CANADA FX DEBT-C$ edges lower ahead of BoC rate announcement
By Jennifer Kwan
TORONTO, June 4 (Reuters) - The Canadian dollar was lower against the greenback on Thursday morning, ahead of the Bank of Canada rate announcement as investors awaited any statements about the currency's recent rally.
The rate decision itself is seen as a "non-event" since the central bank has said it plans to leave interest rates low, currently at 0.25 percent, until next year, said George Davis, chief technical strategist RBC Capital Markets.
But market watchers are anticipating the bank will address the currency's surge -- in May alone it rose a massive 9.3 percent -- as well as offer further guidance on its framework for unconventional policy. [ID:nN02506478]
"I think the concern the Bank of Canada might have is an excessively strong currency may serve as a headwind in terms of any pending economic recovery," said Davis.
"If the Bank of Canada does hint that the currency is serving as a bit of a hindrance to a recovery scenario then we're likely to see some position squaring, people getting out of their long Canadian dollar positions."
If they don't say anything, Davis said he would expect the currency to rally further, especially given that equity markets largely stabilized overnight and commodity markets are higher.

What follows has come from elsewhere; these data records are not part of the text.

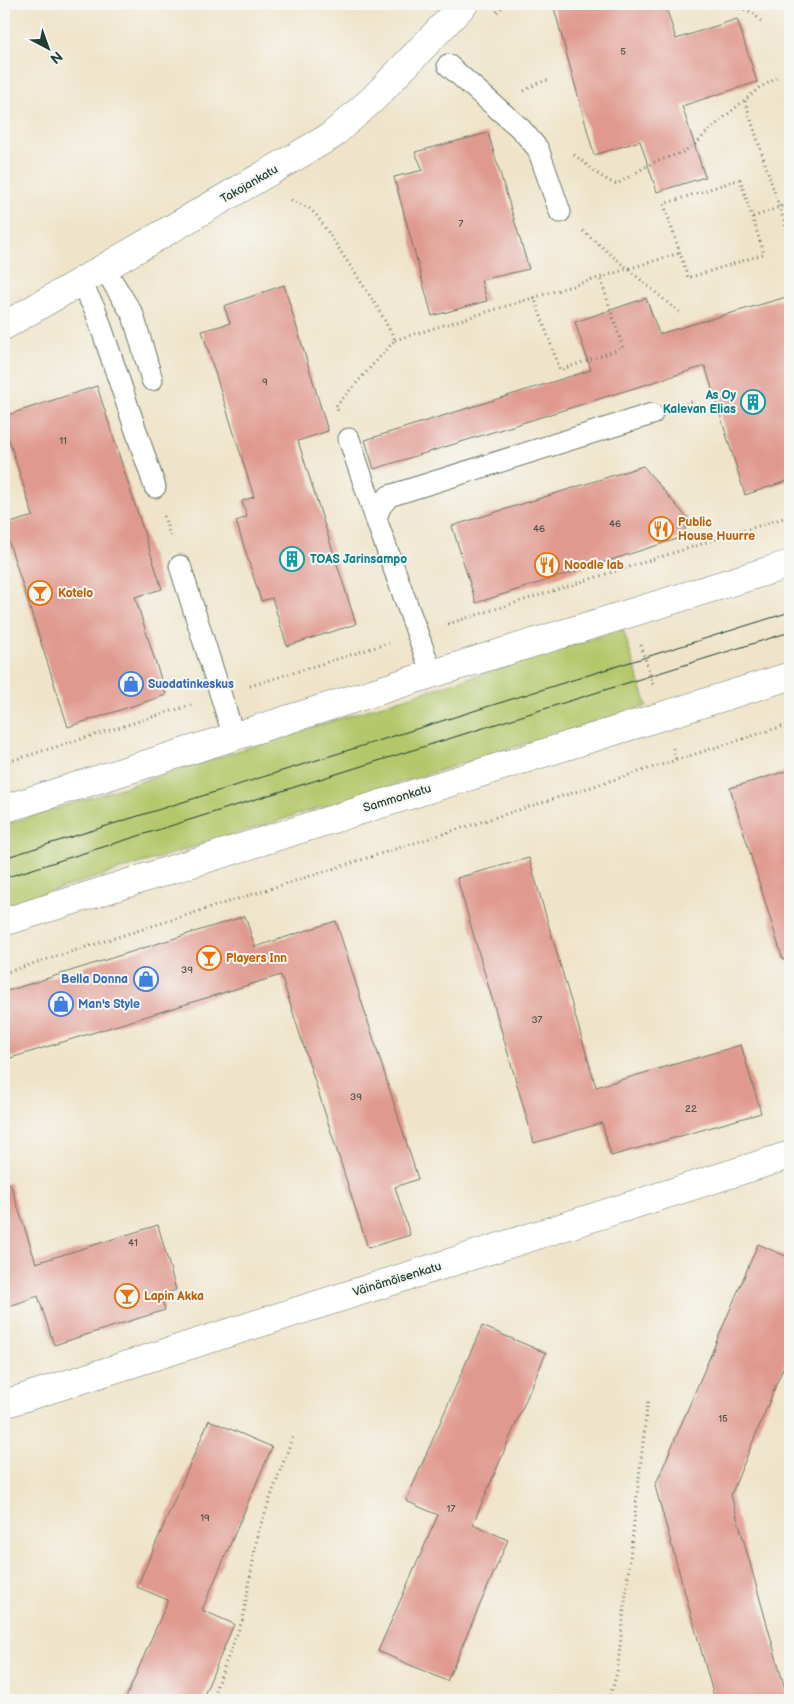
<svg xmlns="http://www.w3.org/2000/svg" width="794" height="1704" font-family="'Balsamiq Sans',sans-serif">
  <rect width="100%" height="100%" fill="#f6f6f2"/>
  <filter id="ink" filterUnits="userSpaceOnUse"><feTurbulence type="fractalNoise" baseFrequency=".02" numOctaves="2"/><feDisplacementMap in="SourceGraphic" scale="10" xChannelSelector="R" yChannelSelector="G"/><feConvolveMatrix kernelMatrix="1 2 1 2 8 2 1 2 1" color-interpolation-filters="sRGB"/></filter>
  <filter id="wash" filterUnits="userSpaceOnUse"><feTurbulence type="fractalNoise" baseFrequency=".0096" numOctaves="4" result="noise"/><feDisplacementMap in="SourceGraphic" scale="20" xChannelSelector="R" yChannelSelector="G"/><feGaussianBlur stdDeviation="1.12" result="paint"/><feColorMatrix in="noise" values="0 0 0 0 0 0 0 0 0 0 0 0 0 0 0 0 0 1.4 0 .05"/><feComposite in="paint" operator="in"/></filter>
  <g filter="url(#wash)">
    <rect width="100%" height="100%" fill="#efe4c9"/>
    <path fill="#b4c76b" stroke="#6a8250" d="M623,629L647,706L4,906V825Z"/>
    <g id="blocks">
      <g fill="#e0998e">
        <path d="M553,4H665L676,39L737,19L757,82L682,106L705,177L657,192L640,141L594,155Z"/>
        <path d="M488,133L529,269L481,280L487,301L432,316L394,177L423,170L415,152Z"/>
        <path d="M284,285L328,431L298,441L356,624L287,646L272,598L261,601L236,521L247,517L242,501L254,497L202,331L230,323L224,306Z"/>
        <path d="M790,296V480L745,495L705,366L374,469L365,440L591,370L575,322L646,298L659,334Z"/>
        <path d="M97,386L162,589L135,597L166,695L68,727L4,527V525L33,516L4,424V416Z"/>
        <path d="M643,466L688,519L683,537L476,603L452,526Z"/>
        <path d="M790,770V959L783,960L730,788Z"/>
        <path d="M529,858L596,1087L741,1045L761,1113L611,1156L602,1123L534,1143L457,878Z"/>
        <path d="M245,916L255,947L336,921L418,1179L395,1187L410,1235L368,1248L281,975L4,1060V992Z"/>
        <path d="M10,1183L36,1263L158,1225L176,1290L161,1295L165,1310L54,1345L38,1296L4,1308V1184Z"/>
        <path d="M758,1244L790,1258V1351L731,1495L788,1700H715L655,1486Z"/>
        <path d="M482,1326L546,1353L473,1524L508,1540L447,1681L378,1651L438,1515L406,1501Z"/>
        <path d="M209,1420L272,1447L202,1610L234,1624L202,1700H125L168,1600L137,1587Z"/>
      </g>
    </g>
  </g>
  <g filter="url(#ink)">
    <use href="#blocks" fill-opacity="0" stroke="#687768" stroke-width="1"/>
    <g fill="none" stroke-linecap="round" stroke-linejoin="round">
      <defs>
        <g id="service">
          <path d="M448,65L521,129L538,149L560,212"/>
          <path d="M104,268L133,315L152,380"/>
          <path d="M80,282L95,309L155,487"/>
          <path d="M349,439L376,519"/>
          <path d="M180,566L234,737"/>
          <path d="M432,674L376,519L380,507L389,496L652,414"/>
        </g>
        <path id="minor" d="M4,1404L790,1155"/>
        <path id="tertiary" d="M4,326L331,136L374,98L464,4"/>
        <g id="secondary">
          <path d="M4,809L432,674L790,564"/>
          <path d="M4,922L790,676"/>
        </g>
      </defs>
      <use href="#service" stroke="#687768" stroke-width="23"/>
      <use href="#minor" stroke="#687768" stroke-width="29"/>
      <use href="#tertiary" stroke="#687768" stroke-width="29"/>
      <use href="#secondary" stroke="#687768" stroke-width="29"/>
      <g stroke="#687768" stroke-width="3" stroke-dasharray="1 4" stroke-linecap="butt">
        <path d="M736,4L740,8L752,12L763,23"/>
        <path d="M497,12L505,4"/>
        <path d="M524,91L538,83L551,79"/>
        <path d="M745,101L790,240"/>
        <path d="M574,155C589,165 600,179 617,184L652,163L683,152L697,143L708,131L759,88L777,78"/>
        <path d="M740,179L764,254L688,278L664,204Z"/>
        <path d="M291,200L309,208L318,217L378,308L395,340L336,406L338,411"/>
        <path d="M753,217L790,203"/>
        <path d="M583,231L680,313"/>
        <path d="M534,297L560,370L623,348L600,277"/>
        <path d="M395,340L680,253"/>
        <path d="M681,405L695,401"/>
        <path d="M164,516L171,539"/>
        <path d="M448,624L790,516"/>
        <path d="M641,645L653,685"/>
        <path d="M250,686L389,643"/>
        <path d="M673,748L676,760"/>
        <path d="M4,763L191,705"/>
        <path d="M4,973L790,724"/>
        <path d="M211,1700L243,1619L258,1532L293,1436"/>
        <path d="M609,1700L617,1673L648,1398"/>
      </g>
      <use href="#service" stroke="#fff" stroke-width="21"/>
      <use href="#minor" stroke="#fff" stroke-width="28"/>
      <use href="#tertiary" stroke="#fff" stroke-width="28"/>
      <use href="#secondary" stroke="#fff" stroke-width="28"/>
      <g stroke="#1f3d34" stroke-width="1">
        <path d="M4,858L790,612"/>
        <path d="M4,878L790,632"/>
      </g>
    </g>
  </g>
  <defs>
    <symbol id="building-ring" viewBox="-11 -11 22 22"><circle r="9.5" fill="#f6f6f2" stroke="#0f9aa8" stroke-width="1.5"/><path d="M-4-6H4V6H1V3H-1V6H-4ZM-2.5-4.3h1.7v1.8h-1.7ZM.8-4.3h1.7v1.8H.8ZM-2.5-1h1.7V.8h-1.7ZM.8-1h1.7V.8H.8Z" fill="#0f9aa8"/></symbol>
    <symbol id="restaurant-ring" viewBox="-11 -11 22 22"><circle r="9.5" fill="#f6f6f2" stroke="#e8710a" stroke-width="1.5"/><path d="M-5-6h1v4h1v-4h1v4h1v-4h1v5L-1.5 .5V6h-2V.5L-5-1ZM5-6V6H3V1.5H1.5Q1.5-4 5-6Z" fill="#e8710a"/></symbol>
    <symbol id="bar-ring" viewBox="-11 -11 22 22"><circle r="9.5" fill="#f6f6f2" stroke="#e8710a" stroke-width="1.5"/><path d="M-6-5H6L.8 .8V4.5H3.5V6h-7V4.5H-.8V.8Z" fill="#e8710a"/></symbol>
    <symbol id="shop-ring" viewBox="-11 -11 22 22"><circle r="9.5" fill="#f6f6f2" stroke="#3f7fe0" stroke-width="1.5"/><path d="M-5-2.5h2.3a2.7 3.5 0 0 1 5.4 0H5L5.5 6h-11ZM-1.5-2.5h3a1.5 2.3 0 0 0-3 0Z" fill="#3f7fe0"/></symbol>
  </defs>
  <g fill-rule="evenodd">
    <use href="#building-ring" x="739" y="388" width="28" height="28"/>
    <use href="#restaurant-ring" x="647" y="515" width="28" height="28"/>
    <use href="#building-ring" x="278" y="545" width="28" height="28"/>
    <use href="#restaurant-ring" x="533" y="551" width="28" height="28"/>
    <use href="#bar-ring" x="26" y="579" width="28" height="28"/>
    <use href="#shop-ring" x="117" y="670" width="28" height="28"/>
    <use href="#bar-ring" x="195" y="944" width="28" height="28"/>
    <use href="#shop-ring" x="132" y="965" width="28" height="28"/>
    <use href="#shop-ring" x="47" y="990" width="28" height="28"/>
    <use href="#bar-ring" x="113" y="1282" width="28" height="28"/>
  </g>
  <g text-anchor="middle" stroke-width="4" stroke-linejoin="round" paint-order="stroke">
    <g font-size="10" fill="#4f544a">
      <text x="623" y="55">5</text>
      <text x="461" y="227">7</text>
      <text x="265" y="385">9</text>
      <text x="63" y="444">11</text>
      <text x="615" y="527">46</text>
      <text x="539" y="532">46</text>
      <text x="187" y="973">39</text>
      <text x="537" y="1023">37</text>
      <text x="356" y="1100">39</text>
      <text x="691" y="1112">22</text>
      <text x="133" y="1246">41</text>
      <text x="723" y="1422">15</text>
      <text x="451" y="1512">17</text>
      <text x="205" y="1521">19</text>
    </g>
    <g font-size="12" fill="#1f3d34" stroke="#f6f6f2">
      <text transform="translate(249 184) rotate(-30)" y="4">Takojankatu</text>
      <text transform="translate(397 798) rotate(-17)" y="4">Sammonkatu</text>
      <text transform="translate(397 1279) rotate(-17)" y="4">Väinämöisenkatu</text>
    </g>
    <g font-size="12" font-weight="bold" fill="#0d838f" stroke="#f6f6f2" text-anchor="end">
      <text x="736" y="399">As Oy<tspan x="736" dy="14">Kalevan Elias</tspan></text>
      <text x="310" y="563" text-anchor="start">TOAS Jarinsampo</text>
    </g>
    <g font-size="12" font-weight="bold" fill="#c56008" stroke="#f6f6f2" text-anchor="start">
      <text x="678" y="526">Public<tspan x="678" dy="14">House Huurre</tspan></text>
      <text x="564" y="569">Noodle lab</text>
      <text x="58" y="597">Kotelo</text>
      <text x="226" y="962">Players Inn</text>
      <text x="144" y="1300">Lapin Akka</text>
    </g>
    <g font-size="12" font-weight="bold" fill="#366cbe" stroke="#f6f6f2" text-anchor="start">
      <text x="148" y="688">Suodatinkeskus</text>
      <text x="128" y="983" text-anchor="end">Bella Donna</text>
      <text x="78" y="1008">Man's Style</text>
    </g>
  </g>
  <rect width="794" height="1704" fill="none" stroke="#f6f6f2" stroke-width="20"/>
  <g transform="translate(48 48) rotate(139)" stroke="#f6f6f2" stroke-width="4" paint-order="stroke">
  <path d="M0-4L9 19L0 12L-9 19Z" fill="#1f3d34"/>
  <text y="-8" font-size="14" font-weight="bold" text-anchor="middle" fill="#1f3d34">N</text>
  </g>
</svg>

The price of oil CLc1 staged a comeback above $67 a barrel after a sharp drop in the previous session, boosted by increased oil price forecasts from U.S. investment bank Goldman Sachs (GS.N: Quote).
At 8:00 a.m. (1200 GMT), the Canadian currency was at C$1.1151 to the U.S. dollar, or 89.68 U.S. cents, down from Wednesday's session close at C$1.1084 to the U.S. dollar, or 90.22 U.S. cents.
Overnight, the unit gained as much as C$1.1020 to the U.S. dollar, or 90.74 U.S. cents.
BONDS MOSTLY LOWER
Canadian bond prices were mostly lower across the curve, as Toronto followed U.S. Treasuries lower on lingering concerns about a spike in government debt issuance. [ID:nL4611253]
The benchmark two-year government bond was unchanged at C$100.18 to yield 1.158 percent, while the 10-year bond fell 20 Canadian cents to C$103.30 to yield 3.358 percent.